Elasticsearch use case

This use case shows the exploratory capabilities of DIO to analyze the Elasticsearch application. Namely, we used DIO to understand how Elasticsearch accesses the storage system. Moreover, by following a top-down approach, we show how users can observe inefficient file access patterns.
The instructions to reproduce the use case are available at how to reproduce, while an extendend set of visualizations provided by DIO are available at portfolio.

System overview

Using DIO we observed that Elasticsearch generated about 1 million storage-related system calls, 99% of them targeting regular files and the remaining ones targeting directories. Moreover, Elasticsearch uses mainly data-related operations (88%), most of them being write (70.97%), pread64 (6.63%) and read (5.17%). Further, it spawns a total of 42 processes and 118 threads, while accessing almost 4000 files.

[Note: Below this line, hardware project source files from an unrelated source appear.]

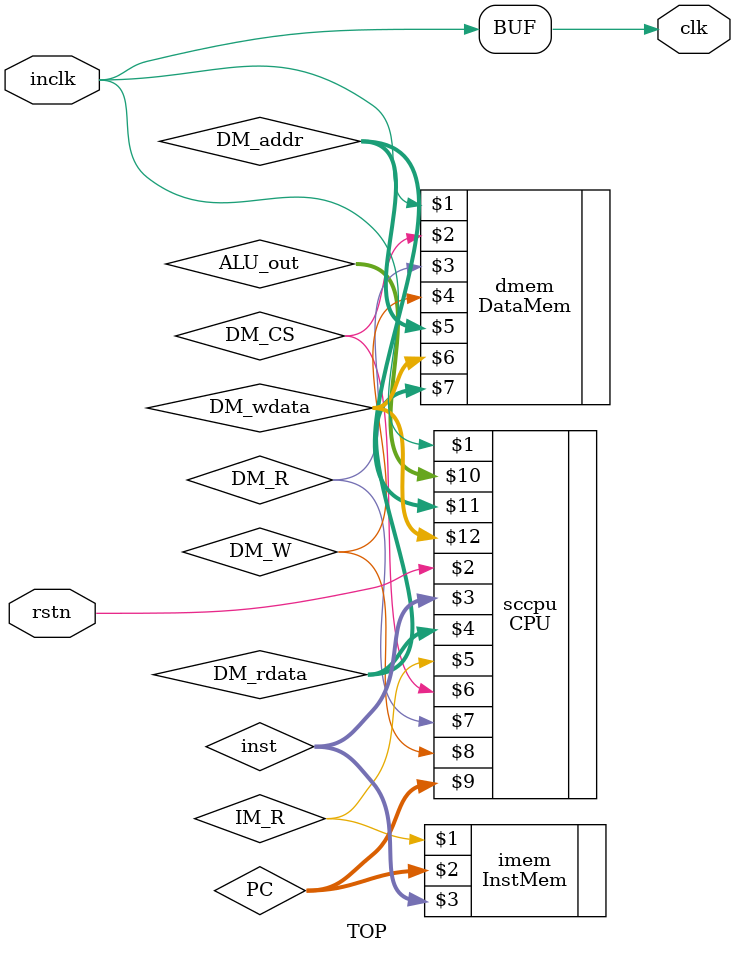
<source format=v>
`timescale 1ns/1ps
`include "cpu.v"
`include "io/InstMem.v"
`include "io/DataMem.v"

module TOP(
    input  inclk, // CPU clock
    input  rstn,  // CPU reset

    output clk    // output clock
);

    wire [31:0] PC;
    wire [31:0] inst;
    wire [31:0] DM_addr;
    wire [31:0] DM_rdata;
    wire [31:0] DM_wdata;
    wire [31:0] ALU_out;
    wire IM_R;
    wire DM_CS;
    wire DM_R;
    wire DM_W;

    assign clk = inclk;

    CPU sccpu(
        inclk,
        rstn,
        inst,
        DM_rdata,
        IM_R,
        DM_CS,
        DM_R,
        DM_W,
        PC,
        ALU_out,
        DM_addr,
        DM_wdata
    );

    InstMem imem(
        IM_R,
        PC,
        inst
    );

    DataMem dmem(
        inclk,
        DM_CS,
        DM_R,
        DM_W,
        DM_addr,
        DM_wdata,
        DM_rdata
    );

endmodule

</source>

Figure 1. System overview of Elasticsearch execution

File access patterns

By observing the file access patterns, DIO shows that some files exhibit a constant access pattern, even in the absence of client requests. Namely, every 30 seconds Elasticsearch submits at least 2 system calls to the node.lock file (see Figure 2 - blue line). Moreover, every 2 minutes, 9 system calls to .es_temp_file file (see Figure 2 - pink line).

Figure 2. Sample of Elasticsearch file accesses

File access pattern for .es_temp_file

By analyzing in more detail the file access pattern for .es_temp_file, DIO shows that Elasticsearch performs always the same sequecence of system calls: lstat→openat→write→openat→fsync→close→close→lstat→unlink (see Figure 3).

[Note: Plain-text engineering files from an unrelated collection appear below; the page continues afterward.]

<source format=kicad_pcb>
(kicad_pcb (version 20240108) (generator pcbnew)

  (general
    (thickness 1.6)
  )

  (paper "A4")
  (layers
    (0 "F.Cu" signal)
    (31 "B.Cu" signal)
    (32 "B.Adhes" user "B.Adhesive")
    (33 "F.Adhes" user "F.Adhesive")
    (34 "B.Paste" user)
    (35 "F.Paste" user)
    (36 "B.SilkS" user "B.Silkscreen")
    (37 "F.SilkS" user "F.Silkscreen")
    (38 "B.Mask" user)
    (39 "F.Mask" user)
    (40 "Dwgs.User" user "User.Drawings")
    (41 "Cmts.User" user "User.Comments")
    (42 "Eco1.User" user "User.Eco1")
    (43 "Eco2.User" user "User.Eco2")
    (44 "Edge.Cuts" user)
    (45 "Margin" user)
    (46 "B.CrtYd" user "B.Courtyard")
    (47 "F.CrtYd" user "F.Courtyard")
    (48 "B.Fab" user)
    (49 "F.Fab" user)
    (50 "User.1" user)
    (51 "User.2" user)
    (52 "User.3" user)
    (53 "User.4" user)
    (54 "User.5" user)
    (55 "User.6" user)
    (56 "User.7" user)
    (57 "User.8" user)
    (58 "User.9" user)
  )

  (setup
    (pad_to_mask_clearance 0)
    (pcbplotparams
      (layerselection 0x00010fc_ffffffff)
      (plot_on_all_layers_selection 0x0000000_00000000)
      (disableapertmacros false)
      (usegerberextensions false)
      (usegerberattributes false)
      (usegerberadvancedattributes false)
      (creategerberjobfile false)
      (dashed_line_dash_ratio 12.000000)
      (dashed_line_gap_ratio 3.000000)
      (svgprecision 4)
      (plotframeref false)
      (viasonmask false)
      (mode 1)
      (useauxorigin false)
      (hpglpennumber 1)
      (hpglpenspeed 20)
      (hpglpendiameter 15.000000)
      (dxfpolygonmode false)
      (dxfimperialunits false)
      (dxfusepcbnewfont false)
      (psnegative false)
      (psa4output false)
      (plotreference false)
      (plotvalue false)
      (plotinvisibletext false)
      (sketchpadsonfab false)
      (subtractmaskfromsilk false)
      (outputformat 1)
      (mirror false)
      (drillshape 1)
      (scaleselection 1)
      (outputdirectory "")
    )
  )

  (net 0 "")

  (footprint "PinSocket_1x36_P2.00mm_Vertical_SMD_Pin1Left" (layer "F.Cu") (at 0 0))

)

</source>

Figure 3. File access pattern for .es_temp_file

Observation: this sequence of system calls shows an unexpected duplication of openat and close system calls.
Explanation: As show in Figure 4, Elasticsearch's Java source code used for accessing the .es_temp_file file resorts to high-level I/O libraries, which end up masking the underlying system calls and resulting in the duplication of system calls.

Figure 4. Mapping between system calls issued to .es_temp_file and corresponding code generating these.

  • The first openat is generated by the Files.newOutputStream method (1), which opens an output stream used for writing data to the file (2).
  • An IOUtils.fsync method is then invoked to flush dirty pages to disk (3).
  • However, rather than using the already opened file descriptor, created from the first openat call, it internally reopens and closes the file again.
  • Finally, upon the file's removal request (4), three system calls are issued: a close corresponding to the first openat, a lstat, and an unlink.